A sophisticated attack on Arbitrum-based DeFi project Ostium has drained approximately $18 million worth of USDC from its liquidity vaults, with blockchain security firm Blockaid attributing the exploit to manipulation of the protocol's oracle timestamp data.
Oracle Time Manipulation Created Fake Profits
The attacker exploited Ostium's 'PriceUpKeep forwarder', an automated infrastructure component, by submitting price data with future timestamps. This made it appear that profitable trades had occurred, tricking the system into automatically releasing $18 million in USDC from the liquidity vaults.
The key vulnerability was not just the price data itself, but the timing information — when the price was recorded. The attack exposed a fundamental weakness in DeFi structures that rely on the integrity of price data feeds.
Ostium's Structure and Attack Vector
Ostium is a decentralized perpetual futures exchange built on Arbitrum, offering up to 200x leverage on real-world assets like commodities, forex, and stock indices. It uses its own price feed system, with the Gelato automation network responsible for updating on-chain prices. The critical trigger in this process is the PriceUpKeep smart contract.
The flaw allowed an attacker with sufficient access or privileges to manipulate the timing or content of price data submissions, precisely the point that was exploited.
Recurring Oracle Vulnerabilities in DeFi
This incident follows a pattern of recent attacks on oracle and keeper systems in DeFi. Just last week, Summer.fi lost approximately $6 million in a similar exploit. These attacks typically involve hijacking or bypassing trusted roles within the system to distort price flows and drain liquidity pools.
Experts note that oracles are both the heart and the most vulnerable point of DeFi protocols.

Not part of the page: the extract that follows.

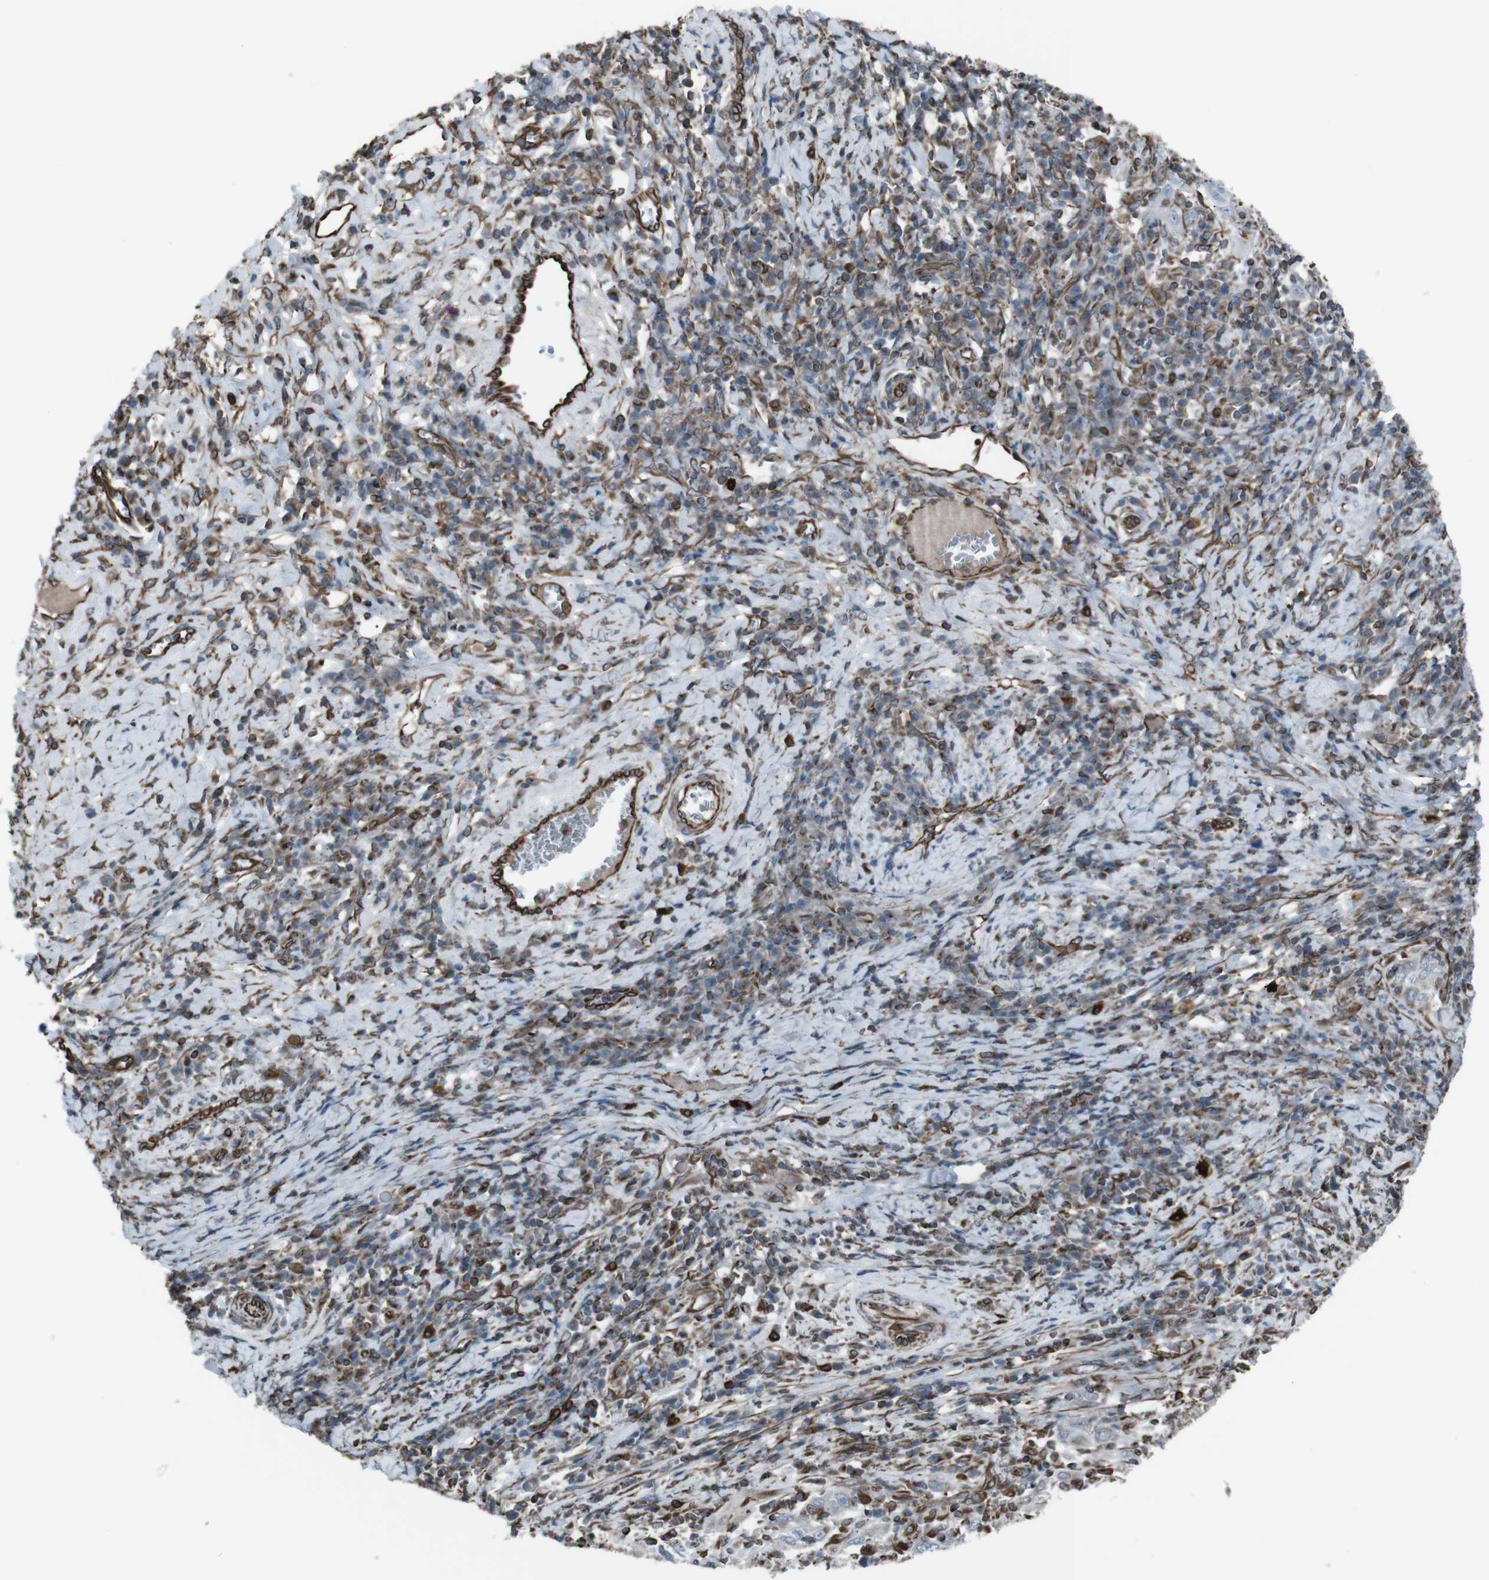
{"staining": {"intensity": "weak", "quantity": "<25%", "location": "cytoplasmic/membranous"}, "tissue": "cervical cancer", "cell_type": "Tumor cells", "image_type": "cancer", "snomed": [{"axis": "morphology", "description": "Squamous cell carcinoma, NOS"}, {"axis": "topography", "description": "Cervix"}], "caption": "Cervical squamous cell carcinoma was stained to show a protein in brown. There is no significant positivity in tumor cells.", "gene": "TMEM141", "patient": {"sex": "female", "age": 46}}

The Shadow of Rapid Growth
Ostium had raised a total of $27.8 million, including a $24 million Series A round led by General Catalyst and Jump Crypto in late 2025. The project's cumulative trading volume had exceeded $50 billion, reflecting rapid growth. However, this incident has highlighted the structural risks hidden beneath that growth.
The DeFi market remains built on code-based trust, but as this case demonstrates, when the data input process is compromised, that trust can collapse instantly.